RECORD SET section start
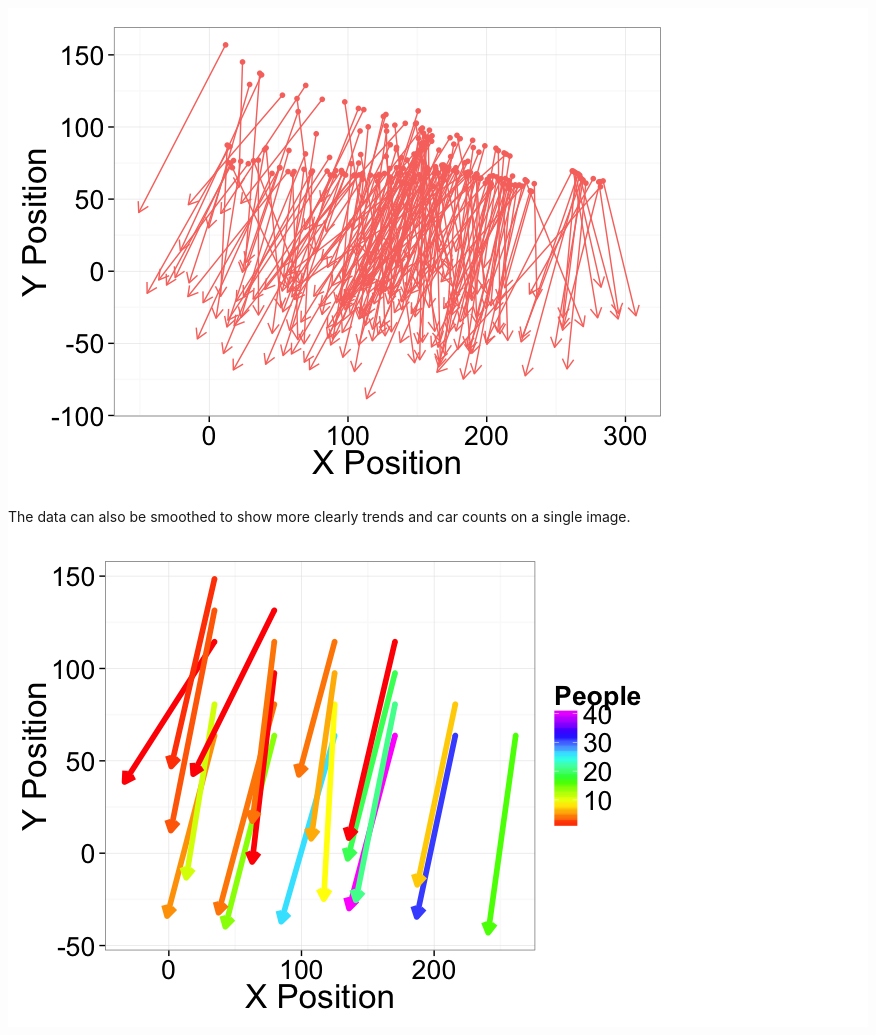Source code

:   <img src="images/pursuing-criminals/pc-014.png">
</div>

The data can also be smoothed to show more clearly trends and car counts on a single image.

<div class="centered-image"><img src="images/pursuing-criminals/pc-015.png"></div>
RECORD SET section end
RECORD SET section start
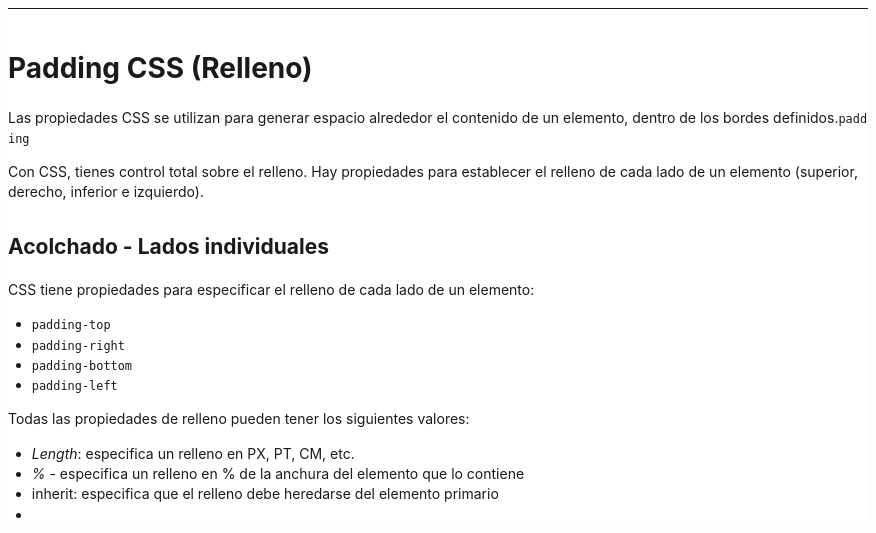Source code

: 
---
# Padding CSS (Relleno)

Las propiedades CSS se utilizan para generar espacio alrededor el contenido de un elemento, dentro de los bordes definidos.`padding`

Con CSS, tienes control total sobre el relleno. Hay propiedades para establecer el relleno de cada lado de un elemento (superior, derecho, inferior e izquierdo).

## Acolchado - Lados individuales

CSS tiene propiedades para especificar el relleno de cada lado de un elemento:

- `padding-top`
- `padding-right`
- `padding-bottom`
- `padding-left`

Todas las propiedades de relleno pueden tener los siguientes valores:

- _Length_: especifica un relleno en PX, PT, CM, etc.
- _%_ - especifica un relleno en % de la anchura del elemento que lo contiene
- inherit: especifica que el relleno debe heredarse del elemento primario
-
RECORD SET section end
RECORD SET section start
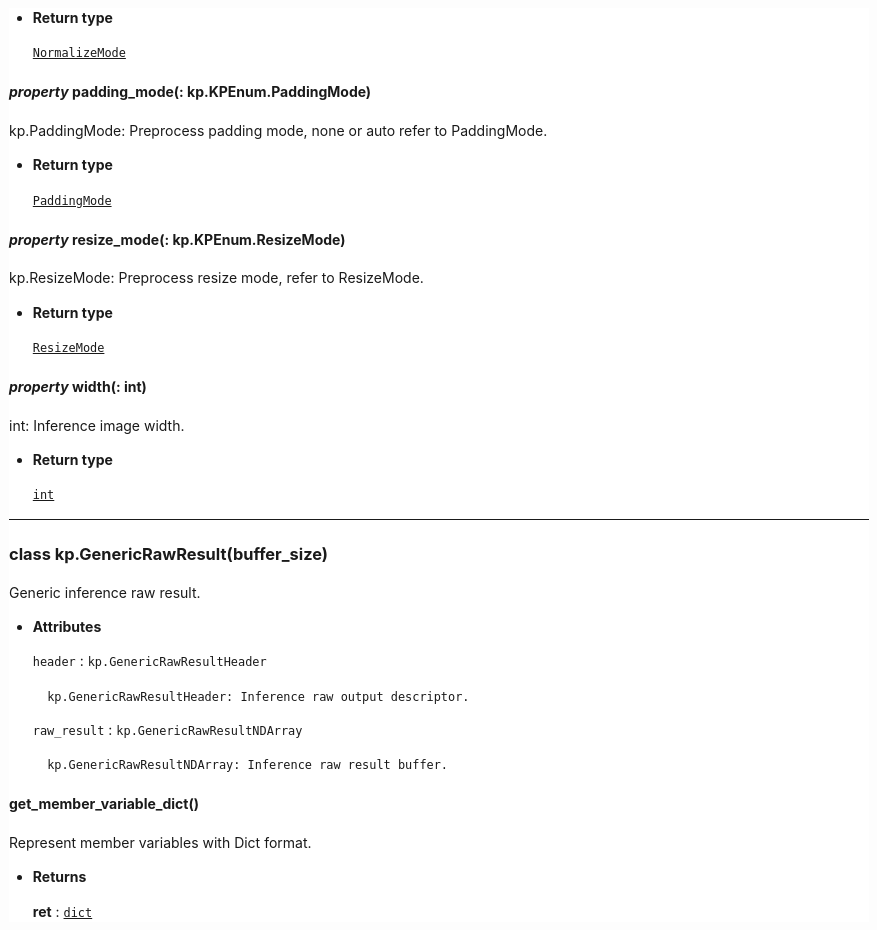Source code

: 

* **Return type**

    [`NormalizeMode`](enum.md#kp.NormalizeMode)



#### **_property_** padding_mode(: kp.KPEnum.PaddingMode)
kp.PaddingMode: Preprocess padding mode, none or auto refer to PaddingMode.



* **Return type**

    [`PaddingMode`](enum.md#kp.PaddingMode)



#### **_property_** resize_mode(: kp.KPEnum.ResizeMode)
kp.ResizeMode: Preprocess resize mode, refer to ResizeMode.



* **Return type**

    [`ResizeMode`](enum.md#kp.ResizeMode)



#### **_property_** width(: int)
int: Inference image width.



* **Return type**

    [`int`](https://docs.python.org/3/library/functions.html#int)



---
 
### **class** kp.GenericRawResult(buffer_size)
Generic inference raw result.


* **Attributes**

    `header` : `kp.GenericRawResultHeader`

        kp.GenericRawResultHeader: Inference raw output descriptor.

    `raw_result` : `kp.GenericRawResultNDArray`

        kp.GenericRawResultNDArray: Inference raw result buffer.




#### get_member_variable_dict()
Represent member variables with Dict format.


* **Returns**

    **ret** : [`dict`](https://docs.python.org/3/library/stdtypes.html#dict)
RECORD SET section end
> **WHAT TO WORK ON**
Gather every line in the data above that contains the string "GenericRawResultNDArray".

> **EXERCISE ANSWER**
    `raw_result` : `kp.GenericRawResultNDArray`
        kp.GenericRawResultNDArray: Inference raw result buffer.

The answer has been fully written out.